Trotzdem ist vieles nicht nach Plan gelaufen. Der Erstflug hat sich um vier Jahre verzögert. Weil die ESA nicht rechtzeitig weitere Ariane5 als Lückenfüller bestellt hat und nach der Invasion Russlands in die Ukraine der Zugang zu russischen Sojus-Raketen gekappt wurde, konnte Europa für ein Jahr überhaupt keinen Satelliten mehr selbst ins All transportieren. Auch verfehlt die neue Ariane6 die selbst gesetzten Sparziele, 50 Prozent günstiger als das Vorgängermodell zu sein. Im Wettbewerb mit Musks SpaceX unterliegt das europäische Projekt bei den Kosten.
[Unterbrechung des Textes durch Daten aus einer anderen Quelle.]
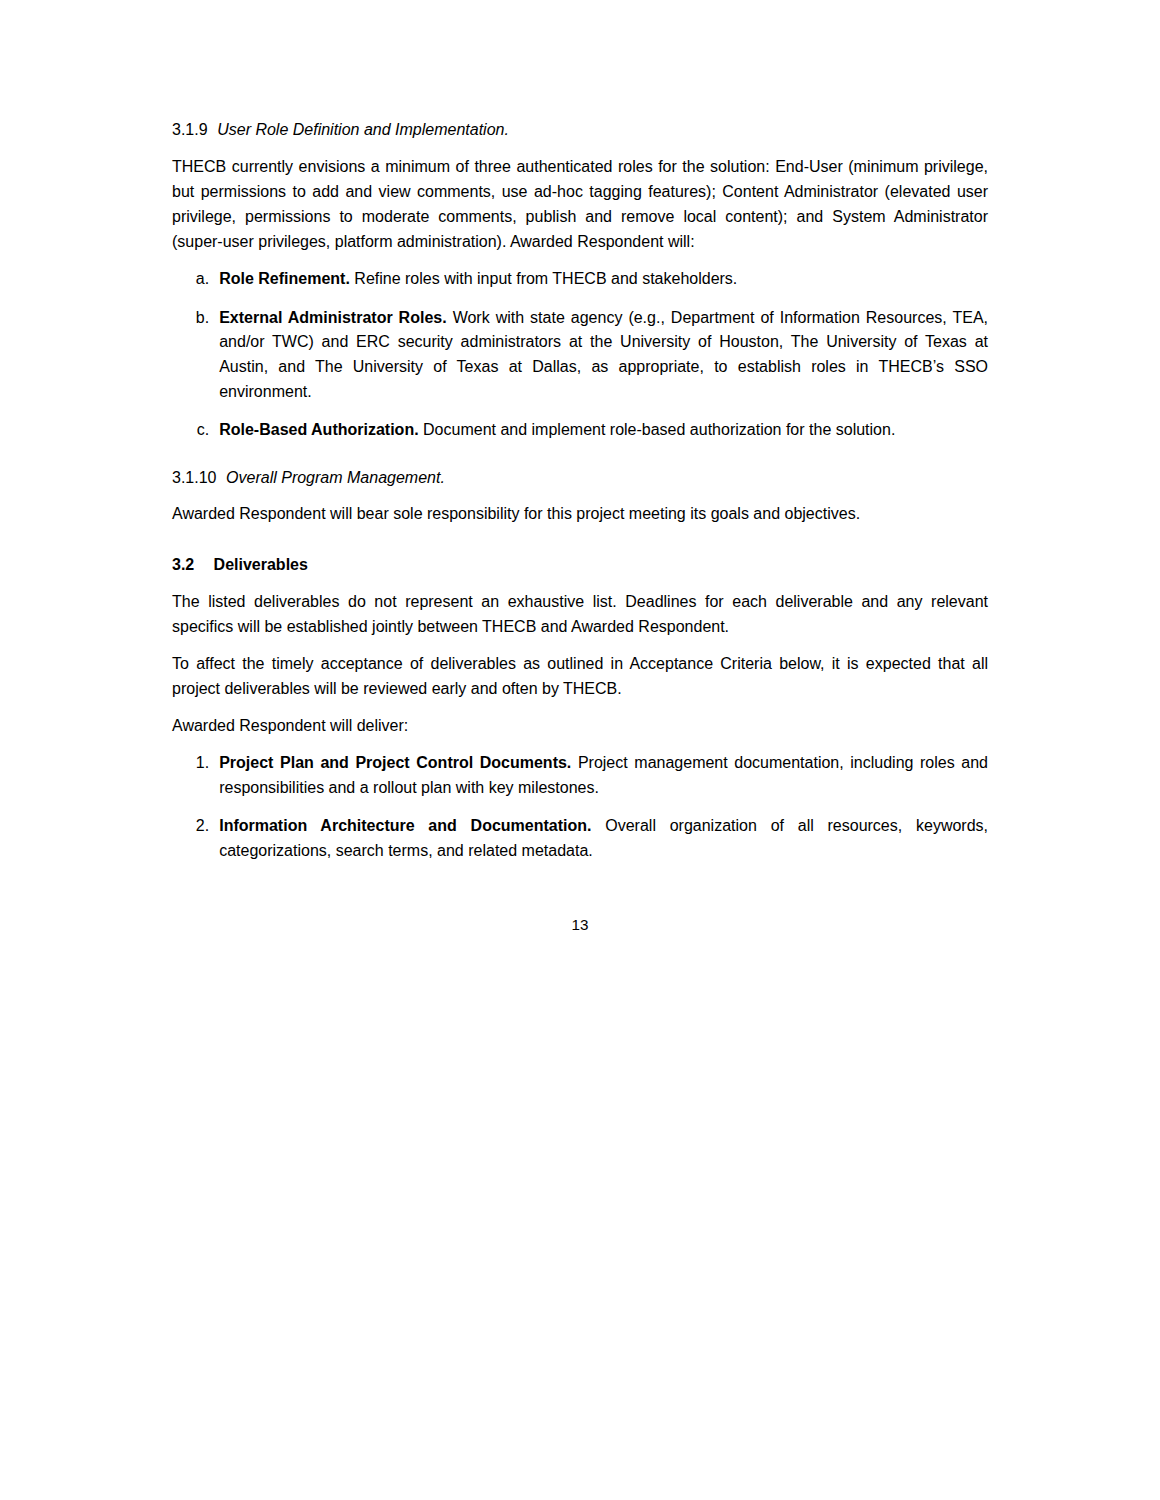3.1.9 User Role Definition and Implementation.
THECB currently envisions a minimum of three authenticated roles for the solution: End-User (minimum privilege, but permissions to add and view comments, use ad-hoc tagging features); Content Administrator (elevated user privilege, permissions to moderate comments, publish and remove local content); and System Administrator (super-user privileges, platform administration). Awarded Respondent will:
Role Refinement. Refine roles with input from THECB and stakeholders.
External Administrator Roles. Work with state agency (e.g., Department of Information Resources, TEA, and/or TWC) and ERC security administrators at the University of Houston, The University of Texas at Austin, and The University of Texas at Dallas, as appropriate, to establish roles in THECB’s SSO environment.
Role-Based Authorization. Document and implement role-based authorization for the solution.
3.1.10 Overall Program Management.
Awarded Respondent will bear sole responsibility for this project meeting its goals and objectives.
3.2 Deliverables
The listed deliverables do not represent an exhaustive list. Deadlines for each deliverable and any relevant specifics will be established jointly between THECB and Awarded Respondent.
To affect the timely acceptance of deliverables as outlined in Acceptance Criteria below, it is expected that all project deliverables will be reviewed early and often by THECB.
Awarded Respondent will deliver:
Project Plan and Project Control Documents. Project management documentation, including roles and responsibilities and a rollout plan with key milestones.
Information Architecture and Documentation. Overall organization of all resources, keywords, categorizations, search terms, and related metadata.
13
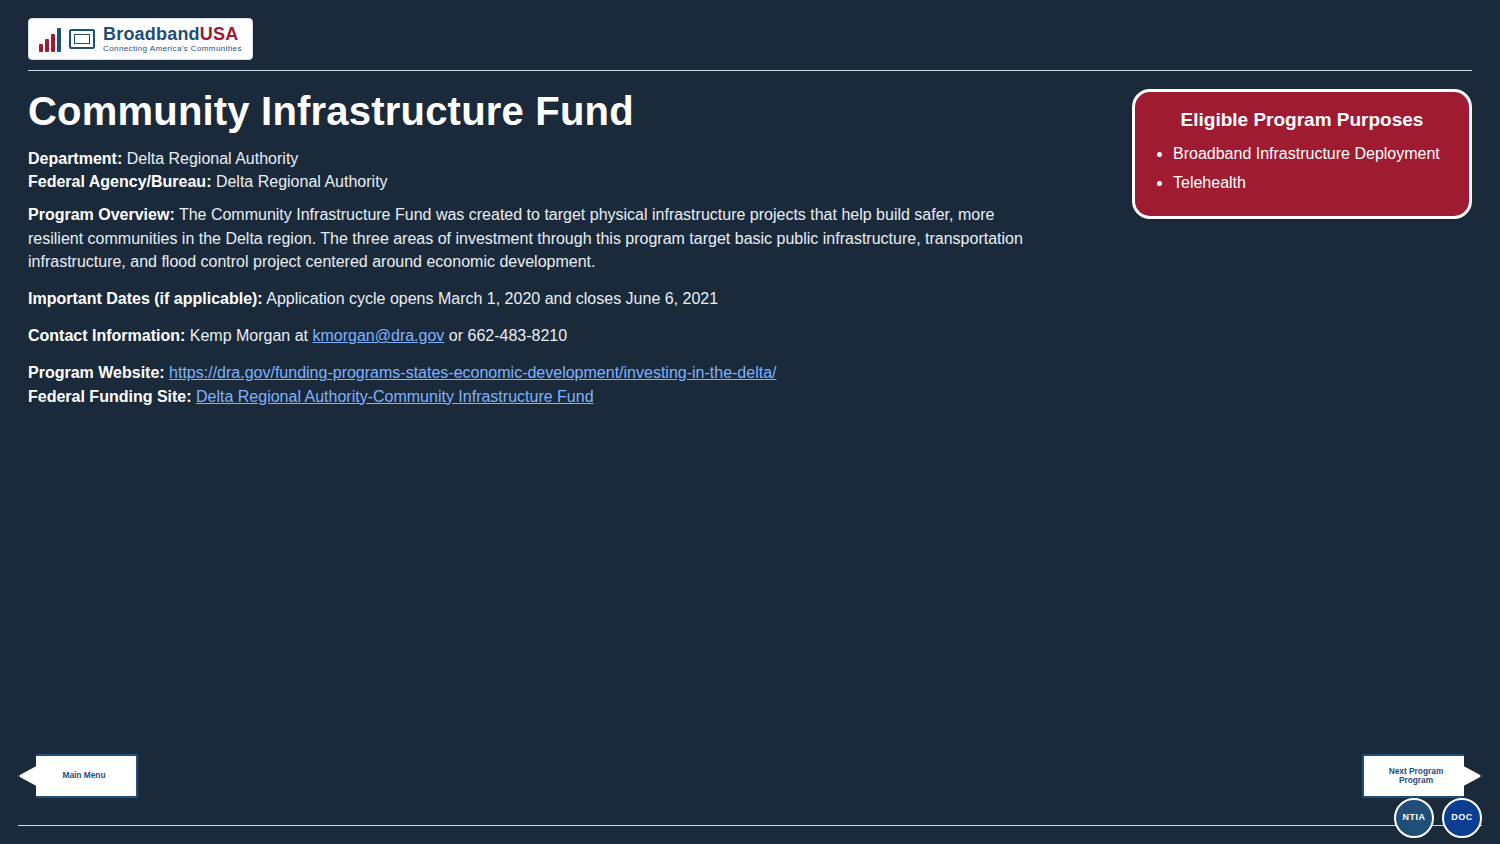BroadbandUSA
Connecting America's Communities
Community Infrastructure Fund
Department: Delta Regional Authority
Federal Agency/Bureau: Delta Regional Authority
Program Overview: The Community Infrastructure Fund was created to target physical infrastructure projects that help build safer, more resilient communities in the Delta region. The three areas of investment through this program target basic public infrastructure, transportation infrastructure, and flood control project centered around economic development.
Important Dates (if applicable): Application cycle opens March 1, 2020 and closes June 6, 2021
Contact Information: Kemp Morgan at kmorgan@dra.gov or 662-483-8210
Program Website: https://dra.gov/funding-programs-states-economic-development/investing-in-the-delta/
Federal Funding Site: Delta Regional Authority-Community Infrastructure Fund
Eligible Program Purposes
Broadband Infrastructure Deployment
Telehealth
Main Menu Next Program
Program
NTIA
DOC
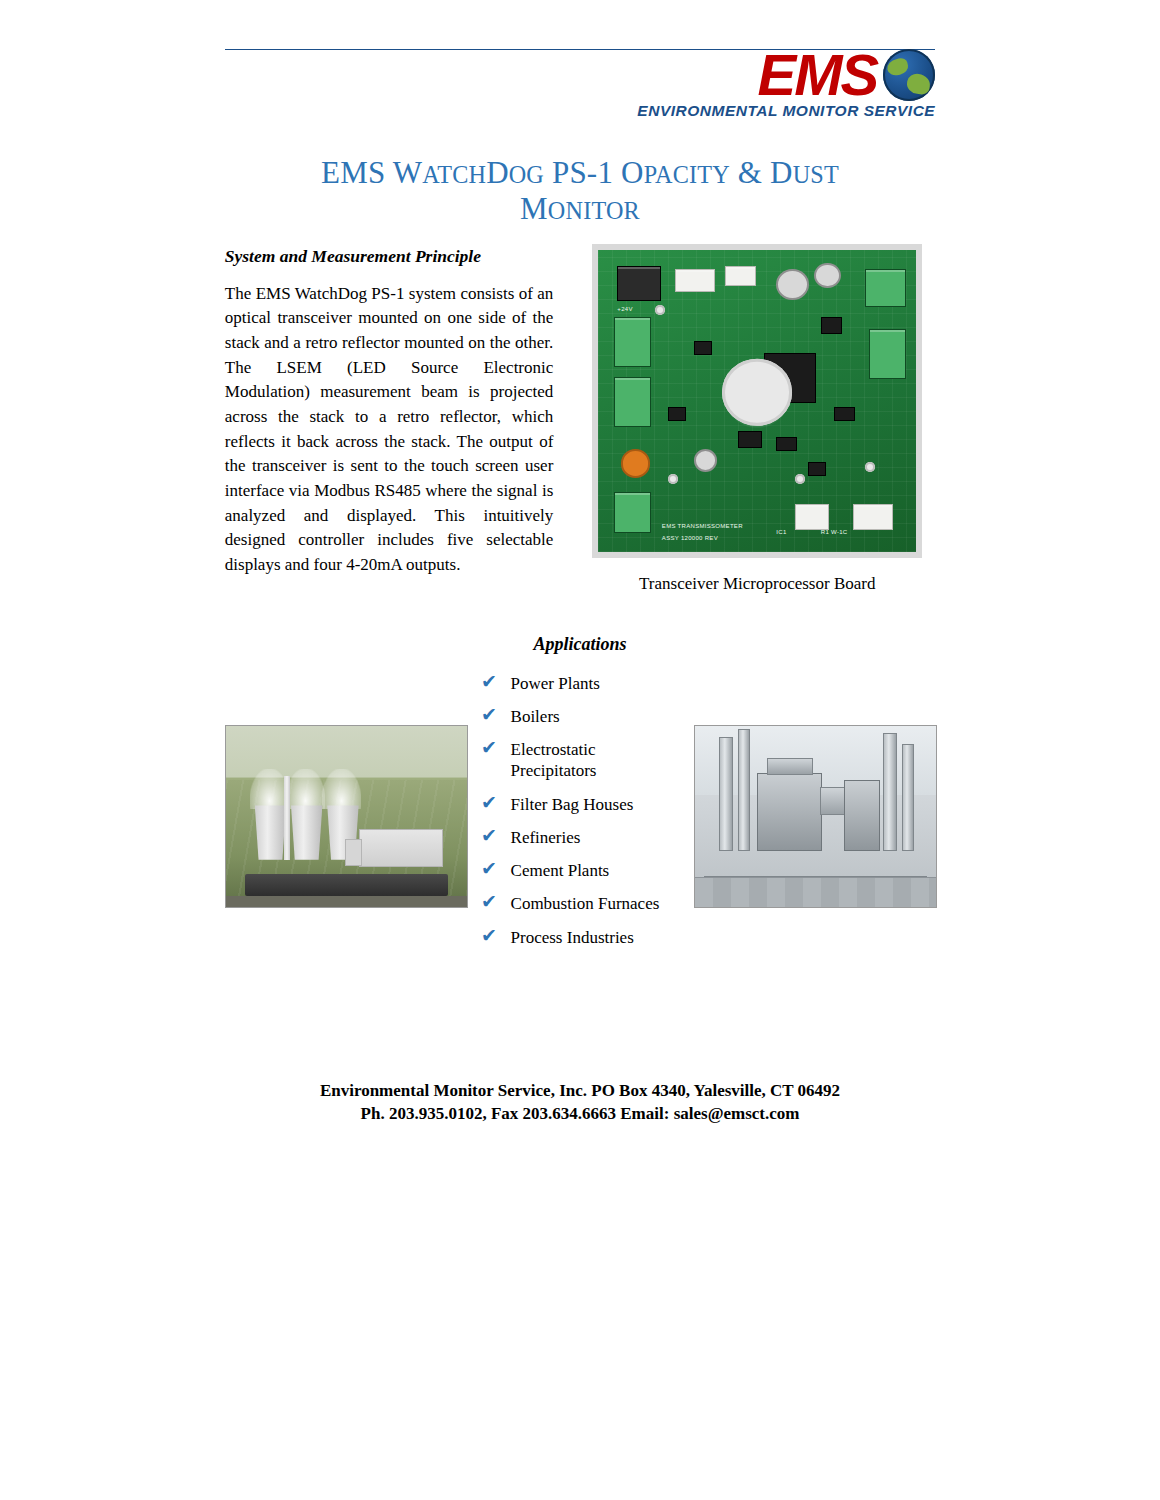EMS
ENVIRONMENTAL MONITOR SERVICE
EMS WATCHDOG PS-1 OPACITY & DUST
MONITOR
System and Measurement Principle
The EMS WatchDog PS-1 system consists of an optical transceiver mounted on one side of the stack and a retro reflector mounted on the other. The LSEM (LED Source Electronic Modulation) measurement beam is projected across the stack to a retro reflector, which reflects it back across the stack. The output of the transceiver is sent to the touch screen user interface via Modbus RS485 where the signal is analyzed and displayed. This intuitively designed controller includes five selectable displays and four 4-20mA outputs.
EMS TRANSMISSOMETER
ASSY 120000 REV
IC1
R1 W-1C
+24V
Transceiver Microprocessor Board
Applications
Power Plants
Boilers
Electrostatic Precipitators
Filter Bag Houses
Refineries
Cement Plants
Combustion Furnaces
Process Industries
Environmental Monitor Service, Inc. PO Box 4340, Yalesville, CT 06492
Ph. 203.935.0102, Fax 203.634.6663 Email: sales@emsct.com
Elon Musk als Gründer des Raumfahrtkonzerns wurde als Neuling in der Branche von den Europäern hochnäsig belächelt. Sein Konzept der Wiederverwendbarkeit von Raketen zur Senkung der Startkosten und späteren Flügen zum Mars, wurde als nicht sinnvoll und schwer umsetzbar zur Seite geschoben. Eine fatale Fehlentscheidung. An der neuen Ariane6-Rakete ist praktisch nichts wiederverwendbar – noch nicht einmal die Nutzlastverkleidung. Sie wird bei SpaceX nach dem Absprengen aus dem Meer gefischt, um sie erneut einzusetzen. Auch das spart Geld und senkt Startkosten.
Doch Elon Musk ist die Raketenklasse der Ariane6 nicht genug. Mit seiner weltgrößten Rakete Starship stößt er bereits in andere Dimensionen vor, auch bei der Technik. Anfang Juli, also nur wenige Wochen nach dem anstehenden Ariane-Premierenflug, ist der fünfte Starship-Testflug geplant, mit einem diesmal extrem spektakulären Drehbuch.
Elon Musk ist Europäern weit enteilt
Zur Einordnung: Die Ariane6 ist 62 Meter hoch – die Monsterrakete Starship mit 121 Meter beim Start praktisch doppelt so groß. Der Ariane6 Durchmesser beträgt 5,4 Meter – Starship kommt auf neun Meter. Damit können Satelliten komplett anders gebaut werden, weil es mehr Platz gibt. Die neue Ariane kann in der leistungsstärksten Version Ariane64 bis zu 20 Tonnen Nutzlast in eine erdnahe Umlaufbahn transportieren – bei Starship sind es 100 bis 150 Tonnen.
Beim nächsten Starship-Flug wagt Elon Musk zudem ein Manöver, das die Europäer in ihren kühnsten Träumen nicht riskieren würden: Die aus dem Weltraum zurückkehrende 71 Meter hohe Antriebsstufe (Super Heavy) soll senkrecht zur Startplattform zurückkehren und im langsamen Sinkflug bei gezündeten Triebwerken von zwei riesigen Umklammerungsarmen aus Stahl aufgefangen und fixiert werden. Diese Auffangarme werden als Chopsticks oder Mechazilla bezeichnet. Somit wäre die Antriebsstufe nach der Rückkehr aus dem All bereits wieder auf dem Startgerüst – bei der Ariane6 fällt die Antriebsstufe in den Atlantik und versinkt. Auch dazu muss der jetzt anstehende Premierenflug reibungslos klappen.
Die Ariane6 muss also verbessert werden. Der Hauptauftragnehmer für den Bau der Rakete, die ArianeGroup, ein Gemeinschaftsunternehmen von Airbus und dem französischen Triebwerkhersteller Safran, soll dafür vorübergehend jährlich 340 Millionen Euro an Staatshilfe erhalten. Im vergangenen Jahr schrieb die ArianeGroup sogar rote Zahlen.
Die Entwicklung der Rakete und der Bau eines neuen Startplatzes kosteten gut vier Milliarden Euro Steuergeld. Den Großteil trägt Frankreich, Deutschland bezahlt 23 Prozent der Ausgaben. 15 Flüge der Ariane6 sind binnen zwei Jahren geplant, also etwa sieben Starts pro Jahr. Die Kapazitäten sind auf bis zu zwölf Starts im Jahr ausgelegt.
Konkurrent SpaceX wiederum strebt diese Zahl pro Monat an. Der Wettbewerbsdruck für die neue Ariane6 ist also groß. Ein Auftraggeber hat sich schon festgelegt: Ein Satellit der internationalen Organisation Eumetsat wird im nächsten Jahr mit SpaceX gestartet. Kein gutes Omen für Europas neue Weltraum-Offensive.